'''

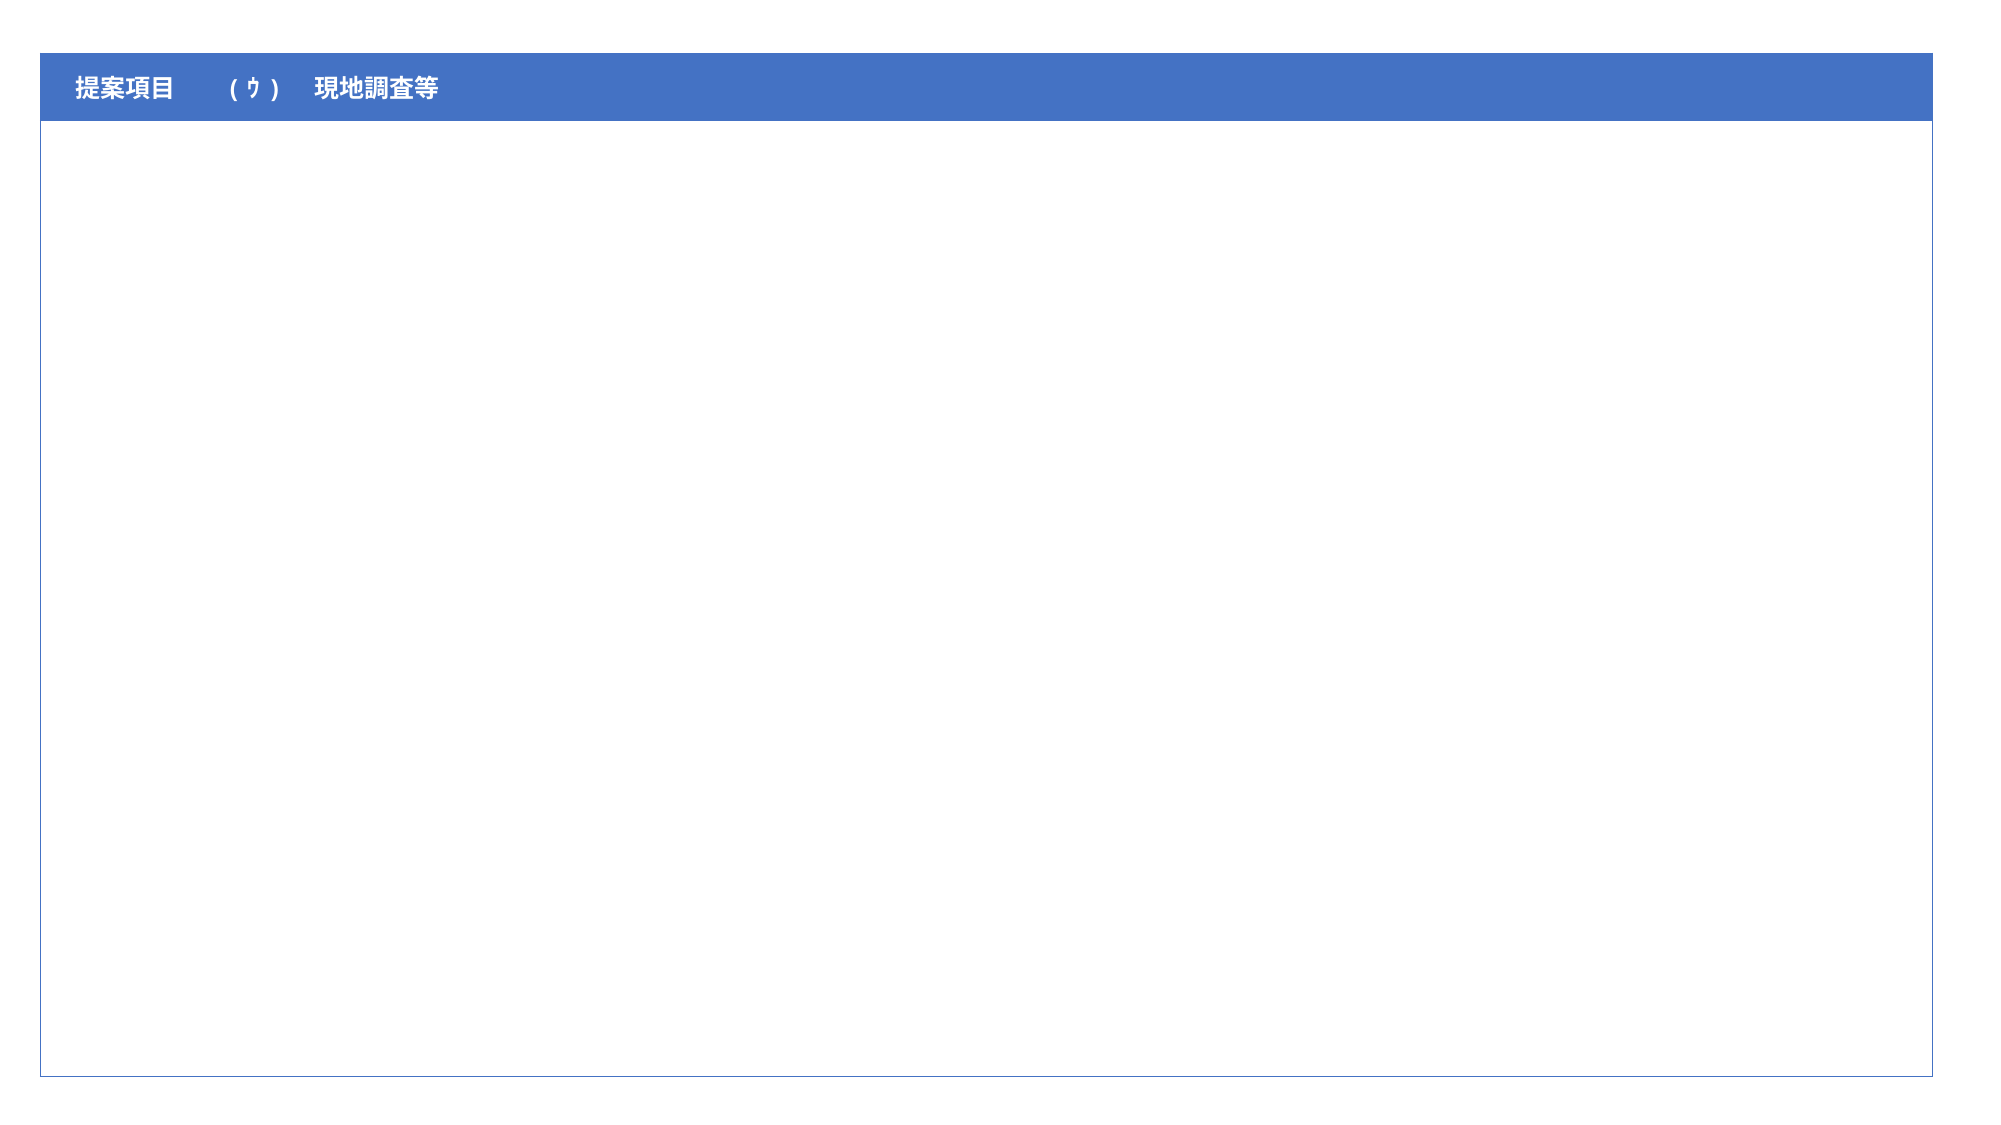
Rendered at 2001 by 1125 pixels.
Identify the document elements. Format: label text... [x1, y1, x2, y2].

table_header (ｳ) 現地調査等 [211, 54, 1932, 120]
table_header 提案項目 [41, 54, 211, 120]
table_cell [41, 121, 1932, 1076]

'''
'''

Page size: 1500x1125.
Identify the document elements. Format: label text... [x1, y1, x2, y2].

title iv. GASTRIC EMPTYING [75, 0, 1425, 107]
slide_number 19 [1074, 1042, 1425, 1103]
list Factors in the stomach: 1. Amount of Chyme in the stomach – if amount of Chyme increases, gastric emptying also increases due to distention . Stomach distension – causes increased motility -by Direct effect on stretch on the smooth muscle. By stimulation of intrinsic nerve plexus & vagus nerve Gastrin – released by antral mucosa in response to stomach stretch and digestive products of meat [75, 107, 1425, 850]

'''
'''

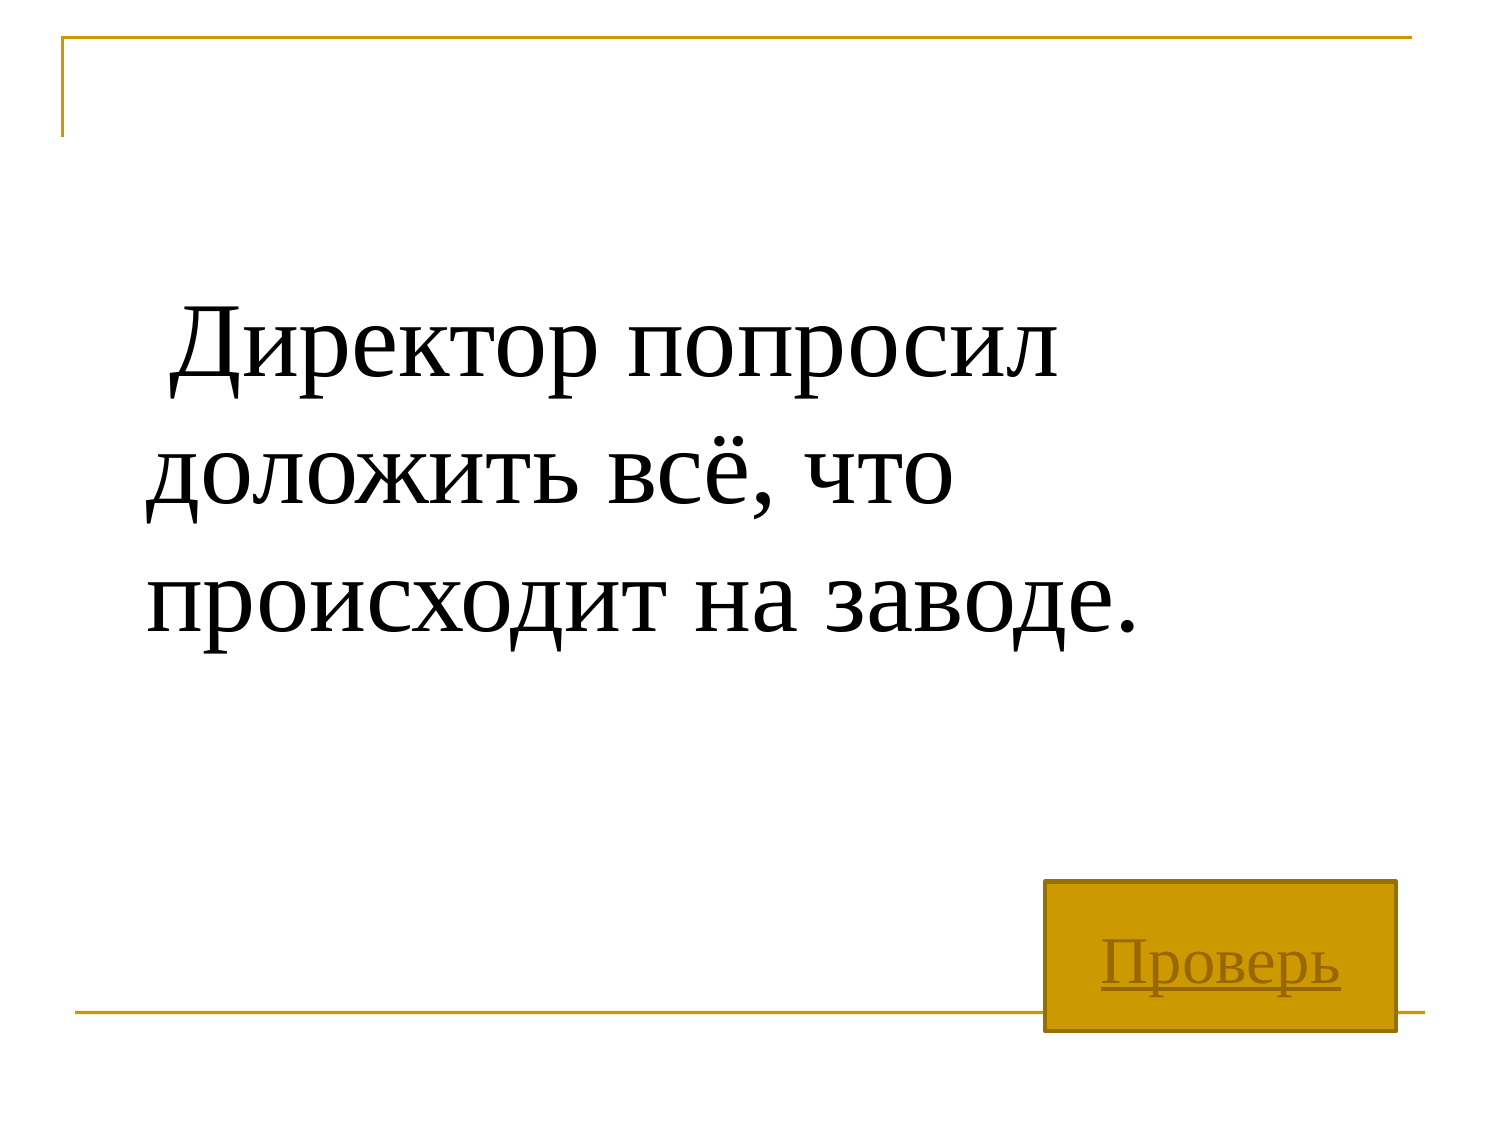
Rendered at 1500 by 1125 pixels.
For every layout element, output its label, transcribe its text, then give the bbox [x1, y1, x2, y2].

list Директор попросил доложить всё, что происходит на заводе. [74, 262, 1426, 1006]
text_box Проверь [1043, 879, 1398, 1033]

'''

→ **THE PROBLEM**: Each line holding "Rendered" in the records should be copied out.

→ **ANSWER SPACE**:
Rendered at 2001 by 1125 pixels.
Rendered at 1500 by 1125 pixels.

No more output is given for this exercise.